## TASK REQUIREMENTS:
**1.** Decide whether each statement below agrees with the article on Obiena's Gothenburg win, answering yes or no and quoting the deciding words: (a) Obiena's winning leap was 5.70 meters; (b) De Silva set his Olympic record of 6.03m in Rio 2016; (c) Obiena revealed what recalibrations his body needs before the Olympics.
**2.** Please reproduce the part of the article on Obiena's Gothenburg win that opens with the words containing "FORTY-EIGHT days to" and closes with "in Rio 2016.".

## DOCUMENT SEGMENT:
BEGIN

FORTY-EIGHT days to the Tokyo Olympics and Ernest John “EJ” Obiena knows he’s got some tinkering to do with the pole vault following his gold medal-winning feat at the Gothenburg Athletics Grand Prix in Sweden the other day.
“I am happy to win…it’s not good, but it’s not bad [either],” Obiena told BusinessMirror on Friday. “But it proved that I still need a lot of things to work on.”
It wasn’t bad because he won gold, in the process relegating his training partner and buddy, Olympic record holder Thiago Braz de Silva of Brazil, to the silver medal.
It wasn’t good because his leap of 5.70 meters was off his personal best of 5.86m and his season best of 5.80m.
De Silva was even worse with his 5.65m effort, way lower than his Olympic record of 6.03m he set in Rio 2016.
Could it be perhaps that Gothenburg was their first outdoor competition in almost eight months?
Obiena didn’t say anything about the effects of competing indoors for some time and going outdoors after that. And he also preferred not to reveal what recalibrations his body needs in time for the July 23 to August 8 Olympics.

END

## INFORMATION PROVIDED:
BEGIN

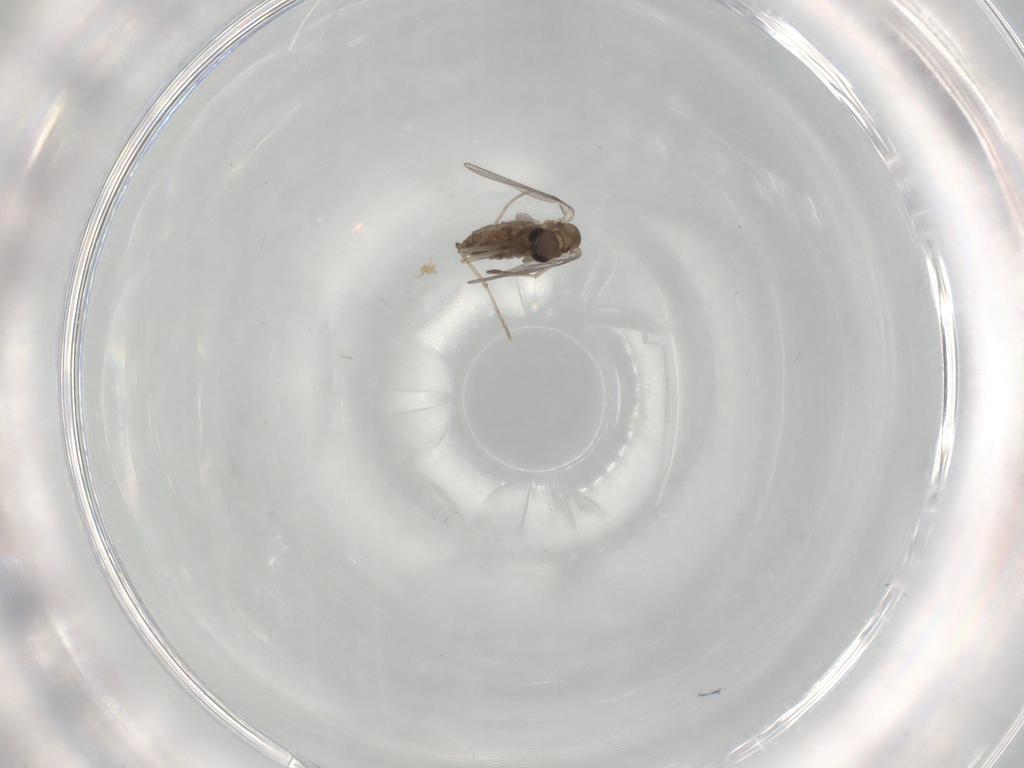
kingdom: Animalia
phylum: Arthropoda
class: Insecta
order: Diptera
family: Phoridae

END

## RESULTS IN ORDER:
**1.**
(a) Yes: "his leap of 5.70 meters"
(b) Yes: "his Olympic record of 6.03m he set in Rio 2016"
(c) No: "he also preferred not to reveal what recalibrations his body needs"

**2.**
FORTY-EIGHT days to the Tokyo Olympics and Ernest John “EJ” Obiena knows he’s got some tinkering to do with the pole vault following his gold medal-winning feat at the Gothenburg Athletics Grand Prix in Sweden the other day.
“I am happy to win…it’s not good, but it’s not bad [either],” Obiena told BusinessMirror on Friday. “But it proved that I still need a lot of things to work on.”
It wasn’t bad because he won gold, in the process relegating his training partner and buddy, Olympic record holder Thiago Braz de Silva of Brazil, to the silver medal.
It wasn’t good because his leap of 5.70 meters was off his personal best of 5.86m and his season best of 5.80m.
De Silva was even worse with his 5.65m effort, way lower than his Olympic record of 6.03m he set in Rio 2016.